TASK PROMPT
Please print the whole listing again, exactly as shown.

══════════════════════════════

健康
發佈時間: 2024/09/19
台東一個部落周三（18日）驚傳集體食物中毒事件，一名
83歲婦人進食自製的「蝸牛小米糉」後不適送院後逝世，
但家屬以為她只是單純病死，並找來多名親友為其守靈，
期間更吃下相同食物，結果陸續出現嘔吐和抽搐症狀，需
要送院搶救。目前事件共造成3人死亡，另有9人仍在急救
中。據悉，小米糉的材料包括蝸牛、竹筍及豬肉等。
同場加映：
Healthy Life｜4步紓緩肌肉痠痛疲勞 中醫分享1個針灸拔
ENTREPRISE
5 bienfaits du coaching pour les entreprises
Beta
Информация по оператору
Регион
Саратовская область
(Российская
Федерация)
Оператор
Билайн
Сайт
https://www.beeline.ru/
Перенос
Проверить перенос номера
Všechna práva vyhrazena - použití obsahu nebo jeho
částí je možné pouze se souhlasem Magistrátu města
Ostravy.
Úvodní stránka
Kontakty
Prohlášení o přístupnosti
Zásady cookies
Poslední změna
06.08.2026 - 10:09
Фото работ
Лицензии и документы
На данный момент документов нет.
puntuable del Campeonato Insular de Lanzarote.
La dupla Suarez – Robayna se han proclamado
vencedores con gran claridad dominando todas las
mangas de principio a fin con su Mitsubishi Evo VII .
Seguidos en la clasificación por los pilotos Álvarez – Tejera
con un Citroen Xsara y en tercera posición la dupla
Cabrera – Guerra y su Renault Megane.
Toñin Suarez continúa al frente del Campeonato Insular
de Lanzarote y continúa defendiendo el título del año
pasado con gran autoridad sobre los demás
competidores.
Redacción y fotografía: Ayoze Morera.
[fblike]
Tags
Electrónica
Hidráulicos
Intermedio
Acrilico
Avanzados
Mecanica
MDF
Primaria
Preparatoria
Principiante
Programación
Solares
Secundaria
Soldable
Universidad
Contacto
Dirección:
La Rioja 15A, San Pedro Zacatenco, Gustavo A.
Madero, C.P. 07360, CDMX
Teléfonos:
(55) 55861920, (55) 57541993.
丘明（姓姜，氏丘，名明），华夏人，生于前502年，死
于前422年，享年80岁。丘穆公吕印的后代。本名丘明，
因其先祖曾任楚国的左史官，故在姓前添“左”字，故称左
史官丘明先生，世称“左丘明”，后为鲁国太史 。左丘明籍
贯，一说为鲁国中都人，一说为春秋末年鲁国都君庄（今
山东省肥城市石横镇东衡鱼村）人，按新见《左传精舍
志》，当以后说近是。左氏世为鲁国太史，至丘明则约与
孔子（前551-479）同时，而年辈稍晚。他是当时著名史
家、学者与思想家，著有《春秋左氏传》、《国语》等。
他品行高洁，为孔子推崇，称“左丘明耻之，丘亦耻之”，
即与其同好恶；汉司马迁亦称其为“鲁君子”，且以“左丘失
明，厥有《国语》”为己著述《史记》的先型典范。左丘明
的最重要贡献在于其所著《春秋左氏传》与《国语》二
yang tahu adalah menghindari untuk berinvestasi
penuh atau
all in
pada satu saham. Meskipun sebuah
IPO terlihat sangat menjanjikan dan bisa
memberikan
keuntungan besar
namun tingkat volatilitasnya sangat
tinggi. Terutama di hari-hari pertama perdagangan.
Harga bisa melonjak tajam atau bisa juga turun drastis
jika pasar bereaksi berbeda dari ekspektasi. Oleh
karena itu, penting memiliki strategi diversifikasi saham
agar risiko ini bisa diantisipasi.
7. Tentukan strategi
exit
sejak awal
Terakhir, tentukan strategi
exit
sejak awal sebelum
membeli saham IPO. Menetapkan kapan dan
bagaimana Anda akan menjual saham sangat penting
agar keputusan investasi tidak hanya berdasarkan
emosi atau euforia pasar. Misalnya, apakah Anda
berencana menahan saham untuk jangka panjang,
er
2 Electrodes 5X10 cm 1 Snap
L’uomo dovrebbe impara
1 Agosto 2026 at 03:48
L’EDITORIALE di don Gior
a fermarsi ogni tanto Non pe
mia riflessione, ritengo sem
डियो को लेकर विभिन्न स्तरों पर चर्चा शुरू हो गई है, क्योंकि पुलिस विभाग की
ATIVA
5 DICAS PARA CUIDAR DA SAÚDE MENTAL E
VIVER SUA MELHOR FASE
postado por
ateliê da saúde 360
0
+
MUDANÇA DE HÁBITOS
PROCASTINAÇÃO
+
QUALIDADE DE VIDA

══════════════════════════════

TASK ANSWER
健康
發佈時間: 2024/09/19
台東一個部落周三（18日）驚傳集體食物中毒事件，一名
83歲婦人進食自製的「蝸牛小米糉」後不適送院後逝世，
但家屬以為她只是單純病死，並找來多名親友為其守靈，
期間更吃下相同食物，結果陸續出現嘔吐和抽搐症狀，需
要送院搶救。目前事件共造成3人死亡，另有9人仍在急救
中。據悉，小米糉的材料包括蝸牛、竹筍及豬肉等。
同場加映：
Healthy Life｜4步紓緩肌肉痠痛疲勞 中醫分享1個針灸拔
ENTREPRISE
5 bienfaits du coaching pour les entreprises
Beta
Информация по оператору
Регион
Саратовская область
(Российская
Федерация)
Оператор
Билайн
Сайт
https://www.beeline.ru/
Перенос
Проверить перенос номера
Všechna práva vyhrazena - použití obsahu nebo jeho
částí je možné pouze se souhlasem Magistrátu města
Ostravy.
Úvodní stránka
Kontakty
Prohlášení o přístupnosti
Zásady cookies
Poslední změna
06.08.2026 - 10:09
Фото работ
Лицензии и документы
На данный момент документов нет.
puntuable del Campeonato Insular de Lanzarote.
La dupla Suarez – Robayna se han proclamado
vencedores con gran claridad dominando todas las
mangas de principio a fin con su Mitsubishi Evo VII .
Seguidos en la clasificación por los pilotos Álvarez – Tejera
con un Citroen Xsara y en tercera posición la dupla
Cabrera – Guerra y su Renault Megane.
Toñin Suarez continúa al frente del Campeonato Insular
de Lanzarote y continúa defendiendo el título del año
pasado con gran autoridad sobre los demás
competidores.
Redacción y fotografía: Ayoze Morera.
[fblike]
Tags
Electrónica
Hidráulicos
Intermedio
Acrilico
Avanzados
Mecanica
MDF
Primaria
Preparatoria
Principiante
Programación
Solares
Secundaria
Soldable
Universidad
Contacto
Dirección:
La Rioja 15A, San Pedro Zacatenco, Gustavo A.
Madero, C.P. 07360, CDMX
Teléfonos:
(55) 55861920, (55) 57541993.
丘明（姓姜，氏丘，名明），华夏人，生于前502年，死
于前422年，享年80岁。丘穆公吕印的后代。本名丘明，
因其先祖曾任楚国的左史官，故在姓前添“左”字，故称左
史官丘明先生，世称“左丘明”，后为鲁国太史 。左丘明籍
贯，一说为鲁国中都人，一说为春秋末年鲁国都君庄（今
山东省肥城市石横镇东衡鱼村）人，按新见《左传精舍
志》，当以后说近是。左氏世为鲁国太史，至丘明则约与
孔子（前551-479）同时，而年辈稍晚。他是当时著名史
家、学者与思想家，著有《春秋左氏传》、《国语》等。
他品行高洁，为孔子推崇，称“左丘明耻之，丘亦耻之”，
即与其同好恶；汉司马迁亦称其为“鲁君子”，且以“左丘失
明，厥有《国语》”为己著述《史记》的先型典范。左丘明
的最重要贡献在于其所著《春秋左氏传》与《国语》二
yang tahu adalah menghindari untuk berinvestasi
penuh atau
all in
pada satu saham. Meskipun sebuah
IPO terlihat sangat menjanjikan dan bisa
memberikan
keuntungan besar
namun tingkat volatilitasnya sangat
tinggi. Terutama di hari-hari pertama perdagangan.
Harga bisa melonjak tajam atau bisa juga turun drastis
jika pasar bereaksi berbeda dari ekspektasi. Oleh
karena itu, penting memiliki strategi diversifikasi saham
agar risiko ini bisa diantisipasi.
7. Tentukan strategi
exit
sejak awal
Terakhir, tentukan strategi
exit
sejak awal sebelum
membeli saham IPO. Menetapkan kapan dan
bagaimana Anda akan menjual saham sangat penting
agar keputusan investasi tidak hanya berdasarkan
emosi atau euforia pasar. Misalnya, apakah Anda
berencana menahan saham untuk jangka panjang,
er
2 Electrodes 5X10 cm 1 Snap
L’uomo dovrebbe impara
1 Agosto 2026 at 03:48
L’EDITORIALE di don Gior
a fermarsi ogni tanto Non pe
mia riflessione, ritengo sem
डियो को लेकर विभिन्न स्तरों पर चर्चा शुरू हो गई है, क्योंकि पुलिस विभाग की
ATIVA
5 DICAS PARA CUIDAR DA SAÚDE MENTAL E
VIVER SUA MELHOR FASE
postado por
ateliê da saúde 360
0
+
MUDANÇA DE HÁBITOS
PROCASTINAÇÃO
+
QUALIDADE DE VIDA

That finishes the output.